# Task requirements
Exactly reproduce all the records, keeping pictures out of the copy.
-------- Listed records
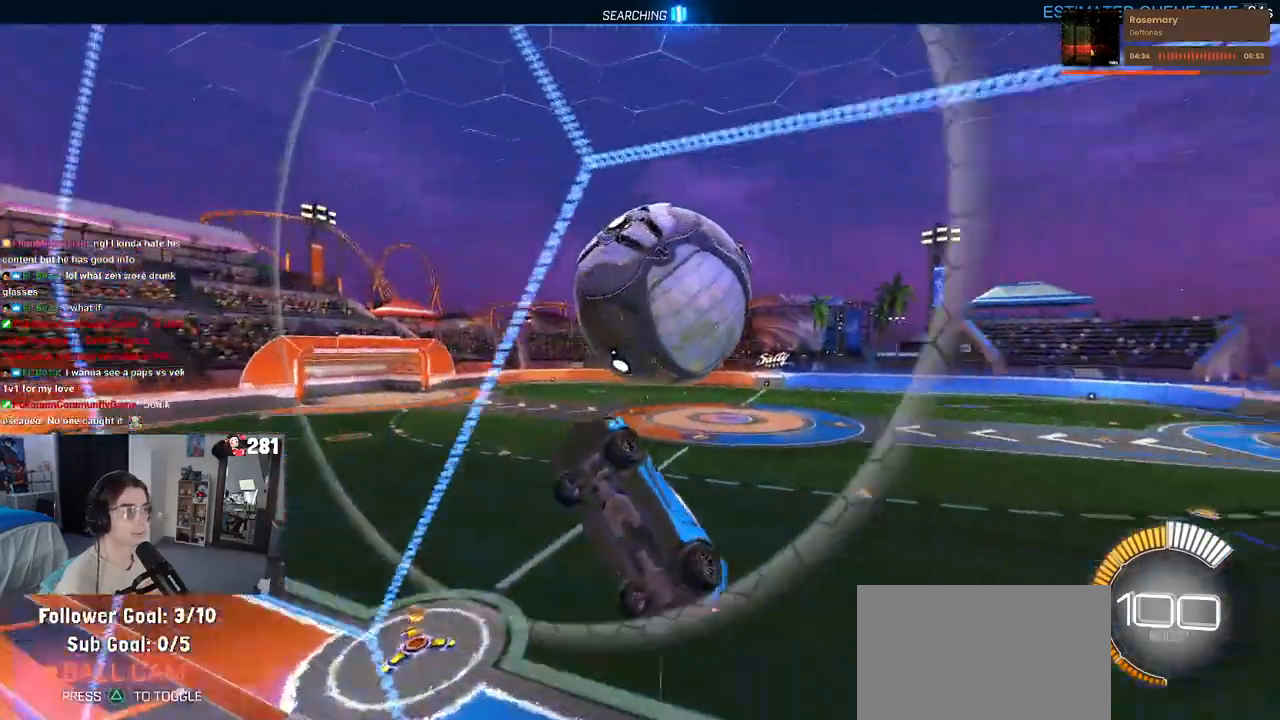
{"buttons": [], "left_stick": "up-right", "right_stick": "center", "events": [[83, "CROSS", "up"], [117, "left_stick", "down-right"], [433, "left_stick", "up-right"]]}
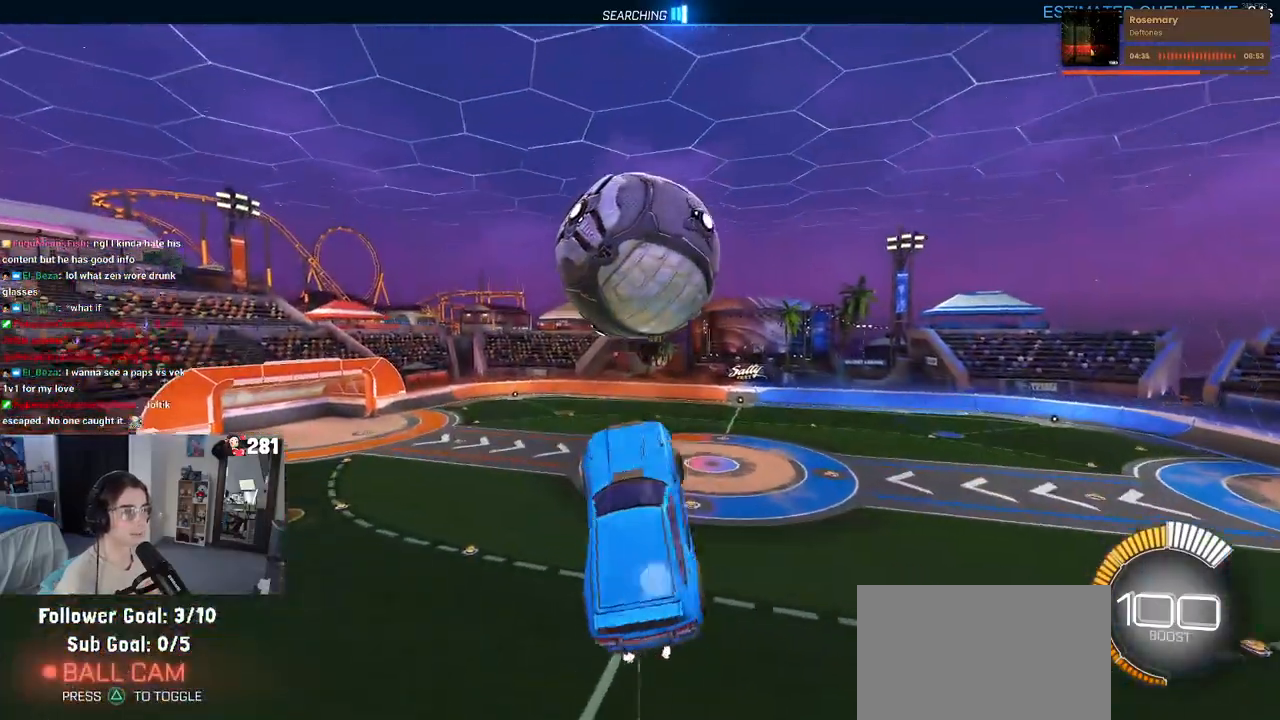
{"buttons": [], "left_stick": "down", "right_stick": "center", "events": [[67, "left_stick", "up-left"], [117, "left_stick", "left"], [233, "left_stick", "down-left"], [350, "left_stick", "down"]]}
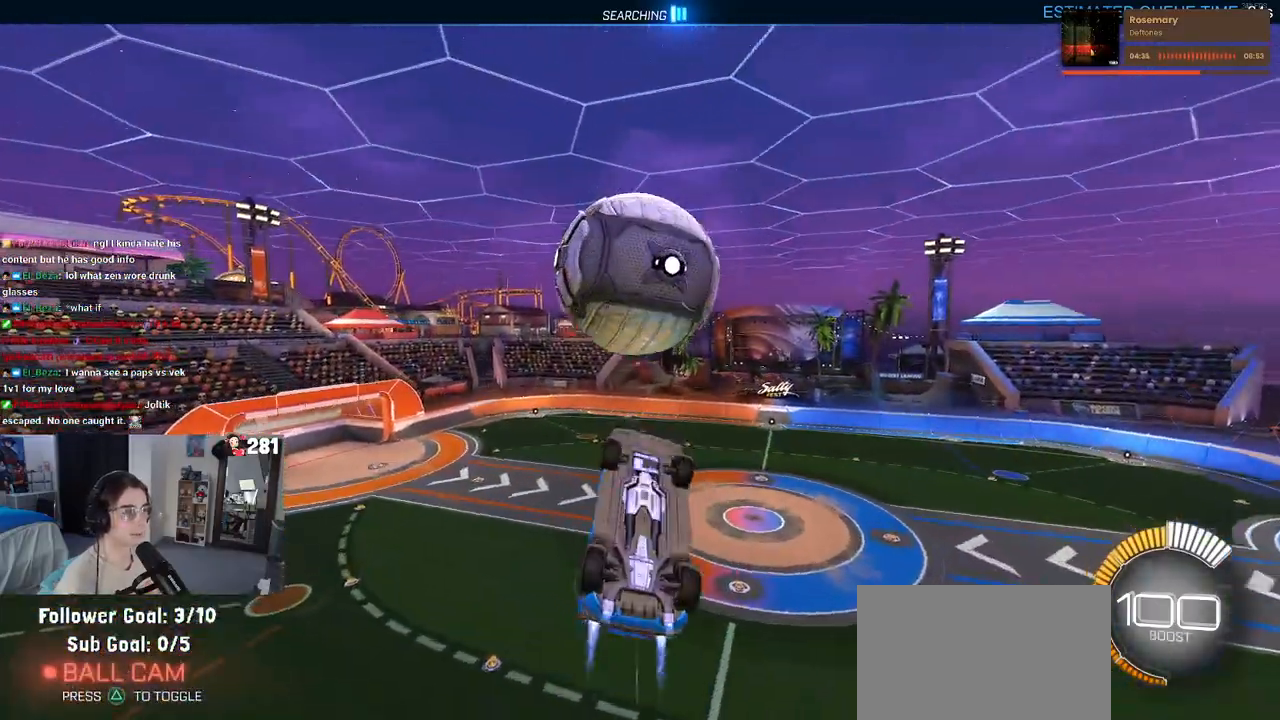
{"buttons": [], "left_stick": "up", "right_stick": "center", "events": [[117, "left_stick", "down-right"], [250, "left_stick", "center"], [433, "left_stick", "up"]]}
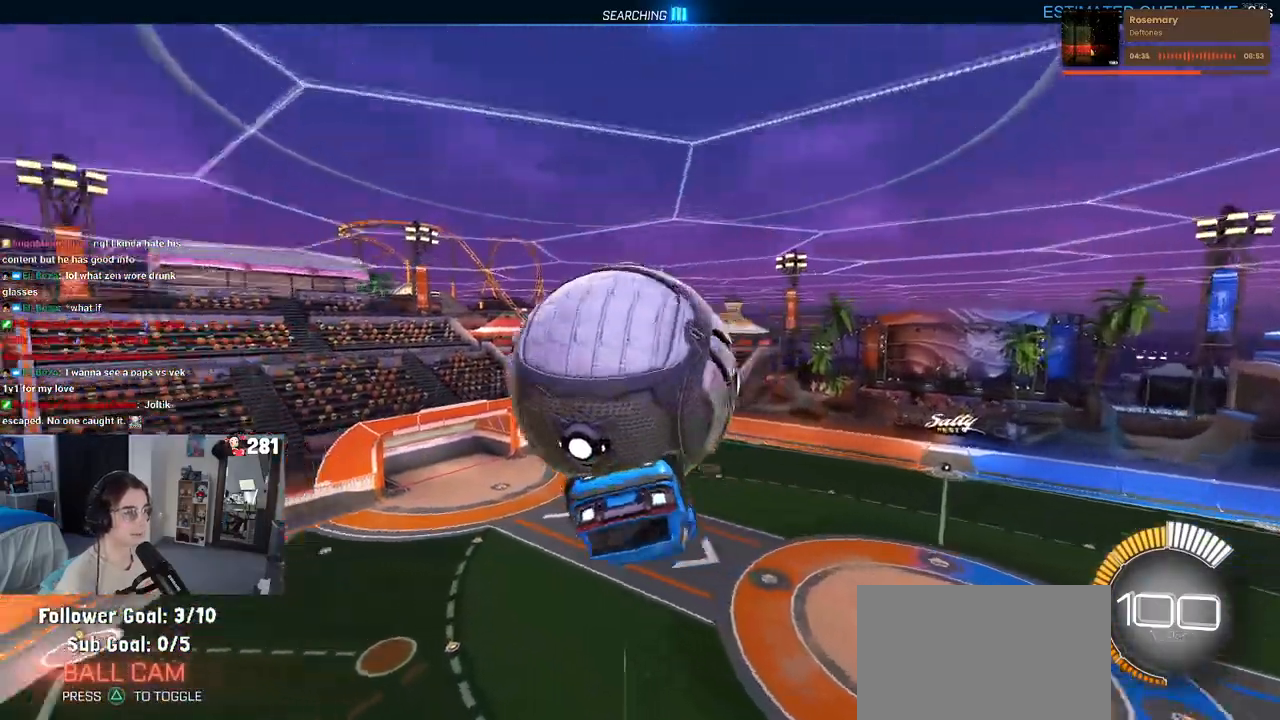
{"buttons": [], "left_stick": "left", "right_stick": "center", "events": [[33, "left_stick", "up-left"], [233, "left_stick", "left"]]}
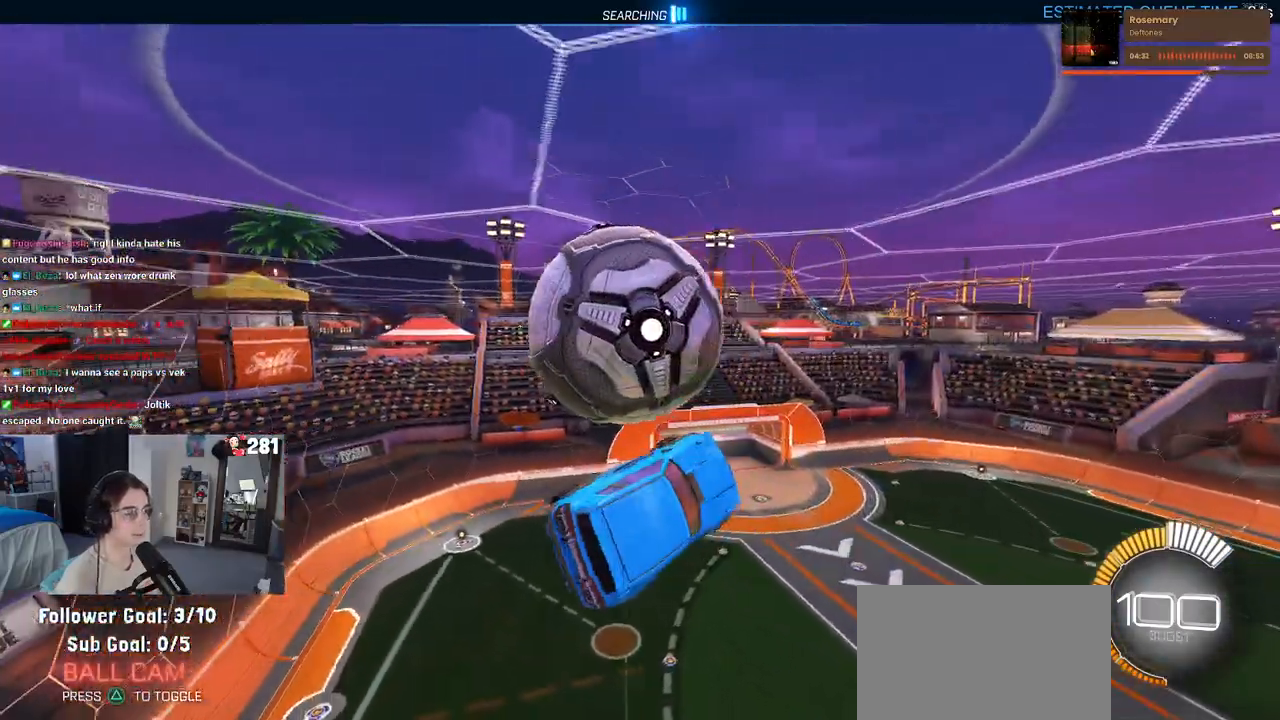
{"buttons": [], "left_stick": "up-right", "right_stick": "center", "events": [[283, "left_stick", "center"], [333, "left_stick", "right"], [483, "left_stick", "up-right"]]}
----------------
# Answer section
{"buttons": [], "left_stick": "up-right", "right_stick": "center", "events": [[83, "CROSS", "up"], [117, "left_stick", "down-right"], [433, "left_stick", "up-right"]]}
{"buttons": [], "left_stick": "down", "right_stick": "center", "events": [[67, "left_stick", "up-left"], [117, "left_stick", "left"], [233, "left_stick", "down-left"], [350, "left_stick", "down"]]}
{"buttons": [], "left_stick": "up", "right_stick": "center", "events": [[117, "left_stick", "down-right"], [250, "left_stick", "center"], [433, "left_stick", "up"]]}
{"buttons": [], "left_stick": "left", "right_stick": "center", "events": [[33, "left_stick", "up-left"], [233, "left_stick", "left"]]}
{"buttons": [], "left_stick": "up-right", "right_stick": "center", "events": [[283, "left_stick", "center"], [333, "left_stick", "right"], [483, "left_stick", "up-right"]]}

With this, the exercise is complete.